Producer David Stone has dropped his plan to mount a commercial Off Broadway transfer of Christopher Durang's Betty's Summer Vacation, the well-received dark comedy that ran February to April 1999 at Playwrights Horizons.
"I'm very disappointed," Stone told Playbill On-Line. "We needed a certain sized theatre and those theatres were not available when I felt we needed to do this, in the fall. After the fall, too much time has passed."
The cast of director Nicholas Martin's staging is committing to other work, and Variety reported that Durang is shopping the play elsewhere. Stone said he hopes the play gets produced, but is returning the money he raised and is focusing on his other projects, including the upcoming Issac Mizrahi solo show and a move of the one-man comedy, Fully Committed, to a venue beyond the Vineyard Theatre. He's also producing Off-Broadway's The Vagina Monologues.
Stone's past projects have included Full Gallop, The Diary of Anne Frank, James Naughton: Street of Dreams and The Santaland Diaries.
* Playwrights Horizons' staging of Betty's Summer Vacation was a big winner at the 1999 OBIE Awards ceremony May 17.
The play, a grisly, wild satire of society's appetite for sensationalism, played 26 previews and 41 performances at Playwrights Horizons Feb. 19 April 18. It was extended three times.
Word of mouth and favorable reviews prompted occasional cancellation lines at the box office.

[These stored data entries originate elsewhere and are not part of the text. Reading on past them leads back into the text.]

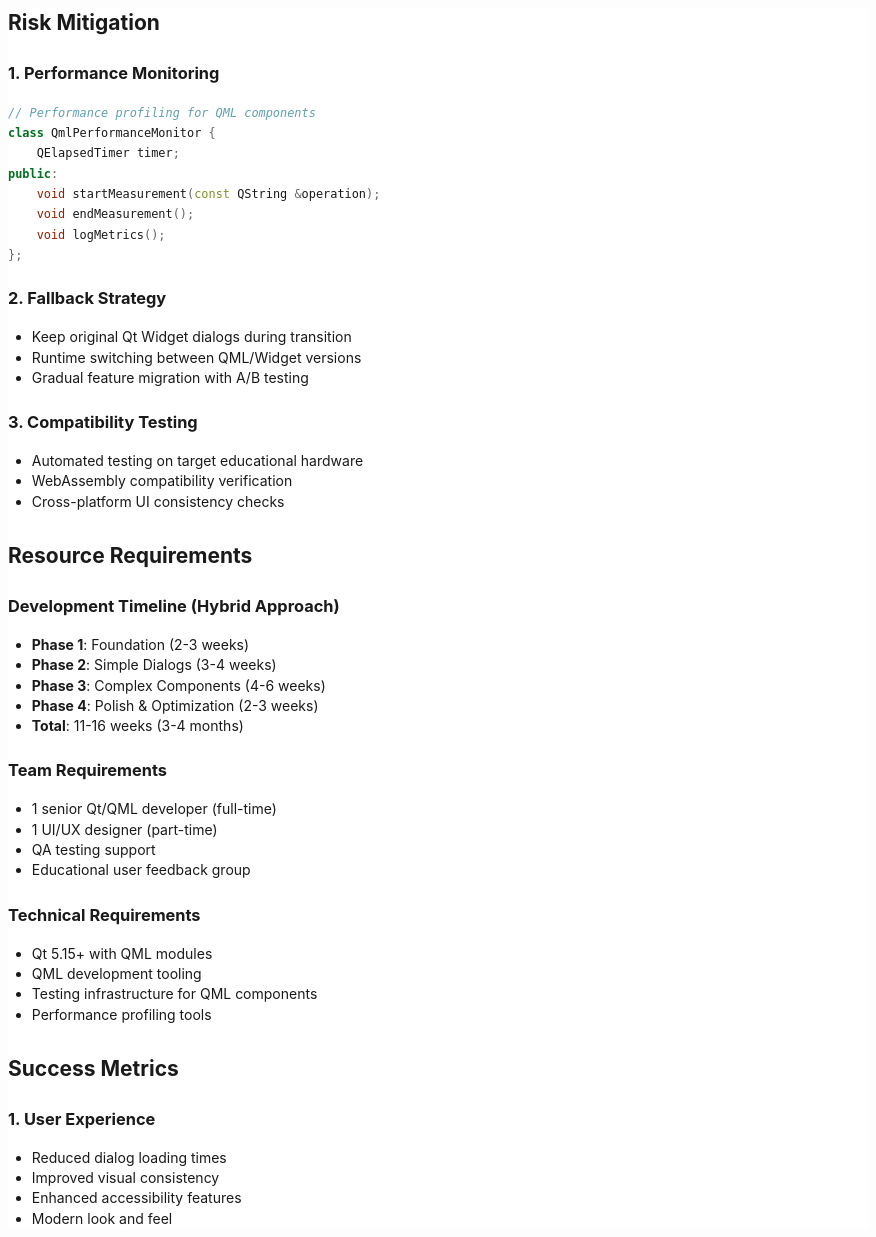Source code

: ## Risk Mitigation

### 1. Performance Monitoring
```cpp
// Performance profiling for QML components
class QmlPerformanceMonitor {
    QElapsedTimer timer;
public:
    void startMeasurement(const QString &operation);
    void endMeasurement();
    void logMetrics();
};
```

### 2. Fallback Strategy
- Keep original Qt Widget dialogs during transition
- Runtime switching between QML/Widget versions
- Gradual feature migration with A/B testing

### 3. Compatibility Testing
- Automated testing on target educational hardware
- WebAssembly compatibility verification
- Cross-platform UI consistency checks

## Resource Requirements

### Development Timeline (Hybrid Approach)
- **Phase 1**: Foundation (2-3 weeks)
- **Phase 2**: Simple Dialogs (3-4 weeks) 
- **Phase 3**: Complex Components (4-6 weeks)
- **Phase 4**: Polish & Optimization (2-3 weeks)
- **Total**: 11-16 weeks (3-4 months)

### Team Requirements
- 1 senior Qt/QML developer (full-time)
- 1 UI/UX designer (part-time)
- QA testing support
- Educational user feedback group

### Technical Requirements  
- Qt 5.15+ with QML modules
- QML development tooling
- Testing infrastructure for QML components
- Performance profiling tools

## Success Metrics

### 1. User Experience
- Reduced dialog loading times
- Improved visual consistency
- Enhanced accessibility features
- Modern look and feel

The play -- a raucous indictment of tabloid culture audiences -- was cheered by fans of the absurdist-steeped, subversive Durang, who packed a summer-share beach house with an abuse victim, a serial killer, a drifter exhibitionist, a sex addict and a psychotic, alcoholic matron (Kristine Nielsen) who was part Auntie Mame and part Ethel Merman. At the center of the mayhem was Betty (played by Kellie Overbey), who just wanted some quiet. (Betty is not amused to discover that in addition to her housemates, there is a laughtrack and audience commentary coming from the ceiling.)
The manic comedy won three OBIE Awards May 17. Durang was given the Distinguished Playwriting OBIE, Martin took an OBIE for Direction, and Kristine Nielsen earned a Performance OBIE for her kinetic turn as the play's drunk matron, Mrs. Sizemagraff.
The OBIEs, sponsored by The Village Voice, recognize Off-Broadway and Off-Off-Broadway theatre.
Betty's Summer Vacation was also nominated for three Drama Desk Awards: Outstanding New Play, Outstanding Featured Actress (Play) and Outstanding Director.
The play has been a fierce comeback for Durang, whose Sex and Longing took a drubbing at Lincoln Center two seasons ago.
Filled with more dysfunctional characters and hot-button issues that a week's worth of daytime TV talk shows, Betty's Summer Vacation was expected to close March 28, and was extended to April 4 and then to April 11 and April 18.
Since previews began Feb. 19, Betty's Summer Vacation also had its detractors: Some subscribers walked out of the play, which is liberally spiced with references to rape, incest, dismemberment and more.
The cast included Guy Boyd (Sex and Longing), Geneva Carr, Nat DeWolf, Jack Ferver, Julie Lund, Kristine Nielsen (Dog Opera), Godfrey L. Simmons Jr. and Troy Sostillio (Corpus Christi, Gross Indecency). No word on whether the same actors will return to the production if it's remounted in the fall.
Designers were Thomas Lynch (scenic), Michael Krass (costumes), Kevin Adams (lighting) and Kurt B. Kellenberger (sound).
Sex and Longing also dealt with sex addiction, along with American Puritanism and governmental and religious hypocrisy. The Lincoln Center production was not liked by critics and had a short run at Broadway's Cort Theatre.
Other works by the playwright, whose comedies often push the dark limits of farce, include Sister Mary Ignatius Explains It All For You, The Actor's Nightmare, Beyond Therapy, The Marriage of Bette and Boo and History of the American Film.
In addition to Full Gallop, Martin has directed The Rehearsal at the Roundabout Theatre Company, Bosoms and Neglect at Signature Theatre Company and Overtime at Manhattan Theatre Club.